Le politiche economiche che Donald Trump sta delineando per gli Stati Uniti vengono frequentemente etichettate come protezioniste, quando non isolazionistiche. Tuttavia, possono essere esaminate anche sotto una diversa prospettiva: la cosiddetta economia a “chilometro zero”. È un’espressione attualmente piuttosto in voga in Italia e, forse, soprattutto tra chi critica più duramente la posizione del presidente americano. Eppure, anche l’economia a chilometro zero potrebbe essere tacciata di protezionismo, fondata com’è sul privilegio delle produzioni locali a scapito di quelle che provengono da lontano. Su una scala ben più globale, Trump sta in fondo proponendo qualcosa di simile: se vivo a New York, perché devo comprare prodotti dalla Cina e non dal vicino New Jersey o dalla più lontana, ma pur sempre più prossima, California?

La mia è una provocazione indirizzata a evitare quella dicotomia per cui protezionismo è comunque male e liberalizzazione è comunque bene, uno strabismo ideologico (come peraltro il suo contrario) che trae peraltro vantaggio dai consueti toni estremi di Trump. In questa contrapposizione manichea si giunge al paradosso di una Cina comunista che si erge a paladina del libero scambio e ciò è del tutto comprensibile dal suo punto di vista. La liberalizzazione del commercio, come attuata finora, ha portato grandi vantaggi alla sua economia, che continua però a essere totalmente controllata dallo Stato, anche là dove la proprietà è privata. D’altronde, non occorre essere accesi protezionisti per affermare che una liberalizzazione senza regole può solo avvantaggiare i più forti, siano essi Stati o imprese,o, se si preferisce, che finora sono stati sempre i più forti a dettare le regole. Questo timore ha indotto diversi Stati europei a rifiutare il Ttip, il trattato atlantico di libero scambio, fortemente sostenuto da Barack Obama.
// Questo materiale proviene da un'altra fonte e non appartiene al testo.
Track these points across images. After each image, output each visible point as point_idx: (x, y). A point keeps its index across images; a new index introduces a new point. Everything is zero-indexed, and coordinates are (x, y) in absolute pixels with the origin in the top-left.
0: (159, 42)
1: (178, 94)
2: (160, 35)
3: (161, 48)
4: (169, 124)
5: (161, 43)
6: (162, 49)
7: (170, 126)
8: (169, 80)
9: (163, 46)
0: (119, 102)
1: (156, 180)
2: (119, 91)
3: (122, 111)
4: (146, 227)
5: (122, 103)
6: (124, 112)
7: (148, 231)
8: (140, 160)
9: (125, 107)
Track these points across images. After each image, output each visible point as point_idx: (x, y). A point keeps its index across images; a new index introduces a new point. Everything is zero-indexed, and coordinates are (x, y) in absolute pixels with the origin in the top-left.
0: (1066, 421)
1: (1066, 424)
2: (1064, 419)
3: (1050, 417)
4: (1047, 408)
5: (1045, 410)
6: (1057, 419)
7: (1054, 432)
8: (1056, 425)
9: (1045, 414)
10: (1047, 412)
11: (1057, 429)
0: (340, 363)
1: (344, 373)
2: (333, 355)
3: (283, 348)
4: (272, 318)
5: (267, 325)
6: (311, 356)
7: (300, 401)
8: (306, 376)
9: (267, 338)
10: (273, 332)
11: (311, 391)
Possono essere inquadrate in questo schema interpretativo le convulsioni che scuotono l’Unione europea, il cui possibile esito finale è stato recentemente ipotizzato dal “socio di riferimento”, la Germania, in un’Europa a più velocità. Si tratta di una presa d’atto della chiara disomogeneità esistente, e non risolta, all’interno dell’Unione europea, una situazione particolarmente grave per l’Eurozona e la sua moneta unica. Sorprende che su questa ipotesi si manifesti, o si finga di manifestare, sorpresa, perché un tale possibile risultato era già insito nel modo in cui è stato costruito l’euro e le incongruenze di questa costruzione già da lungo denunciate. Si legga per esempio l’intervista al professor Joachim Starbatty pubblicata sul Sussidiario nell’ormai lontano 2011, nella quale il professore tedesco prevedeva difficile la continuazione di un euro unito. Allora, tra le varie opzioni possibili, Starbatty riteneva improbabile che fosse la Germania a mettere in discussione la moneta unica, ma ora a Berlino probabilmente si pensa che l’euro abbia già dato quanto poteva dare e che sia più vantaggiosa la costituzione di un’area a moneta forte che leghi la Germania e gli Stati “virtuosi” del Nord.
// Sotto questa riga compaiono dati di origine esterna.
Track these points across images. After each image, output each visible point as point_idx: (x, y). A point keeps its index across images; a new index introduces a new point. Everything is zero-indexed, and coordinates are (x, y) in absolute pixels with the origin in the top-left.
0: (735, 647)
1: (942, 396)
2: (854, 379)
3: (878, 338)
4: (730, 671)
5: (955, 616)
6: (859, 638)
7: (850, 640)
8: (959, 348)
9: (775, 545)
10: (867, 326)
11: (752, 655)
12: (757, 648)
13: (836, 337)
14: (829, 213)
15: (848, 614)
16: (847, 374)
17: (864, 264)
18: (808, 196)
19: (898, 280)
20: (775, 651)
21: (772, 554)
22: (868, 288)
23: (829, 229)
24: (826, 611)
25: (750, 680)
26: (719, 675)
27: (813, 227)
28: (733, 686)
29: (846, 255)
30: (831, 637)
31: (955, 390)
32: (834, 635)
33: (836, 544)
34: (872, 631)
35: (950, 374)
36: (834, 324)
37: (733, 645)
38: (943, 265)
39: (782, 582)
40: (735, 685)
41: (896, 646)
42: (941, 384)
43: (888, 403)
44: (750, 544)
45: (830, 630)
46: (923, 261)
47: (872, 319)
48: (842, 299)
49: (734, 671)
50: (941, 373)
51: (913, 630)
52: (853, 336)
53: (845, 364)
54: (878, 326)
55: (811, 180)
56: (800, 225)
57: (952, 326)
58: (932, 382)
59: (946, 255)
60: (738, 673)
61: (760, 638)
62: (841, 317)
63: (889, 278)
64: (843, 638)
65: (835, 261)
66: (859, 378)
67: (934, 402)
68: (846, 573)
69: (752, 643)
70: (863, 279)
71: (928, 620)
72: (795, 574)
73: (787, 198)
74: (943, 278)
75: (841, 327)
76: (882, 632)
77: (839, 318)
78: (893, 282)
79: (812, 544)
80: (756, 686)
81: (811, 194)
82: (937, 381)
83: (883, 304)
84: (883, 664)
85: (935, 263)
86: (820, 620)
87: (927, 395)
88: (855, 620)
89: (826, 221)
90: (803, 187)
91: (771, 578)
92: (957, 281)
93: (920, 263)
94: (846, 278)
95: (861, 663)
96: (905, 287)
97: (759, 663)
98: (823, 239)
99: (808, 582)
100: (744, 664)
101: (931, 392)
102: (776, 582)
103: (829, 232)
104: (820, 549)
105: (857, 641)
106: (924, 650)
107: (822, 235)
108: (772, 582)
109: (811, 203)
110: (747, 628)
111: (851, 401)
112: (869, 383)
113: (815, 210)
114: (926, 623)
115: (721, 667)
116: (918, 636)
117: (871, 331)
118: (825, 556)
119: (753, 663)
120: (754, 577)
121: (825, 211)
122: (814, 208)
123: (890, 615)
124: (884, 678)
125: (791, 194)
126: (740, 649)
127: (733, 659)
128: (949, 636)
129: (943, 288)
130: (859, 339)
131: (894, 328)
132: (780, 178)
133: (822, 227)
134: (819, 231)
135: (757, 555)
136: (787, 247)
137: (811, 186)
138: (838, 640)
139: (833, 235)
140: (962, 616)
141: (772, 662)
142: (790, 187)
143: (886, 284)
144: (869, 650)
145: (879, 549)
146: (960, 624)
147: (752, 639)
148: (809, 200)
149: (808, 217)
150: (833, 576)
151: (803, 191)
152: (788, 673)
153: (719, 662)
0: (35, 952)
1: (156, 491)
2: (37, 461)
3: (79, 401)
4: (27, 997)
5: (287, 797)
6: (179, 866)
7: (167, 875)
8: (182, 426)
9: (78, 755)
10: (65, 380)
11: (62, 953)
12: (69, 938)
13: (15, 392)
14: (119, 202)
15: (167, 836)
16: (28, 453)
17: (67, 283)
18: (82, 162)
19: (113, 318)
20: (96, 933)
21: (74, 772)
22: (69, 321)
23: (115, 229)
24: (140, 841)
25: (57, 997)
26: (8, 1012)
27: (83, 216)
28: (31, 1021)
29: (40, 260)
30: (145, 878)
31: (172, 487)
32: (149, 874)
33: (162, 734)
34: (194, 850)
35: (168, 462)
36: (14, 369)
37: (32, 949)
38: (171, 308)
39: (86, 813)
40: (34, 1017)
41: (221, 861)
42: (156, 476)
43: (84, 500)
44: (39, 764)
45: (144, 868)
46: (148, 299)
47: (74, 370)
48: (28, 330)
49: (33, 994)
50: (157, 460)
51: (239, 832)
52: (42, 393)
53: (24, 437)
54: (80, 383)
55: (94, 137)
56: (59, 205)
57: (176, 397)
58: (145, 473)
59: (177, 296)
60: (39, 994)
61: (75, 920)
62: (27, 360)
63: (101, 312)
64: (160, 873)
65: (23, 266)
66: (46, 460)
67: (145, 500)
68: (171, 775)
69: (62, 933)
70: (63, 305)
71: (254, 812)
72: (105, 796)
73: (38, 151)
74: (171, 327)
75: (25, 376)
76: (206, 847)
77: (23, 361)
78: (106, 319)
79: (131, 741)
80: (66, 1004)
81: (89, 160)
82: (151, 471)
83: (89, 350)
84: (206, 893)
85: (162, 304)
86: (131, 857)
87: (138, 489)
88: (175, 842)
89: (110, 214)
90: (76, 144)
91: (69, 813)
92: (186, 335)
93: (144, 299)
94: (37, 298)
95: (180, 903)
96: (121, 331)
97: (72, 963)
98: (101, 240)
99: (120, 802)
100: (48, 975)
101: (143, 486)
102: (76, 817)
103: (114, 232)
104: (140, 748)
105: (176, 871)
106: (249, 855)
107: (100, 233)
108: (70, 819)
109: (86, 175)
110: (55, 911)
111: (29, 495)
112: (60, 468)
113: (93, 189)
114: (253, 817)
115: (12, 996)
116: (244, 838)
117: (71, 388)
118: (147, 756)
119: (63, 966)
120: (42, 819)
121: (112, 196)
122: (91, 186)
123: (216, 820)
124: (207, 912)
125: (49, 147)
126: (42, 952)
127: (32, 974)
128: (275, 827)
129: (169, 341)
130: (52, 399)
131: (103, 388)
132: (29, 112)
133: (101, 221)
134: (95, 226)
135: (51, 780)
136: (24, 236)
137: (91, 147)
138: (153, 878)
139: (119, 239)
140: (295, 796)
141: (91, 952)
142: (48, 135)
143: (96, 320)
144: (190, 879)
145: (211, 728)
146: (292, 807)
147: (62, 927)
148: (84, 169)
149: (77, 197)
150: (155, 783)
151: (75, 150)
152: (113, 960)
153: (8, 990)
Il rischio di un’economia a chilometro zero è di finire in un regime autarchico e questo rappresenta un pericolo anche per una potenza economica come gli Stati Uniti. Il danno sarebbe soprattutto grave per i suoi grandi gruppi multinazionali, che non a caso si oppongono a queste misure, come dimostra la dichiarazione di più di un centinaio di grandi imprese americane contro l’executive order di Trump sulla limitazione all’immigrazione. Ciò che si può ipotizzare è un commercio internazionale a “geometria variabile”, caratterizzato da un’ampia e variegata serie di accordi bilaterali o, comunque, estesi a un numero limitato di Paesi con interessi coincidenti. Un’economia mondiale, per così dire, a pelle di leopardo, che consentirebbe di mettere in comune interessi non contrastanti, in sostituzione di un’economia globale apparentemente liberalizzata e nella quale verrebbe di fatto rispettato, più che l’interesse comune, quello dei “potenti” di turno.

Difficile dire se la politica economica di Trump seguirà linee simili o se sarà schiettamente protezionista. Questa ultima ipotesi non sembra facile da attuare e rimane il dubbio che Trump stia portando avanti, piuttosto che una politica reale, una strategia di marketing per spuntare condizioni migliori nel nuovo scenario economico globale. Comunque sia, i Paesi più deboli, tra i quali spicca l’Italia, farebbero bene a prepararsi a un cambiamento della situazione del commercio mondiale e a individuare alternative strategiche che consentano loro di sfruttare al meglio i fattori tipici delle proprie economie.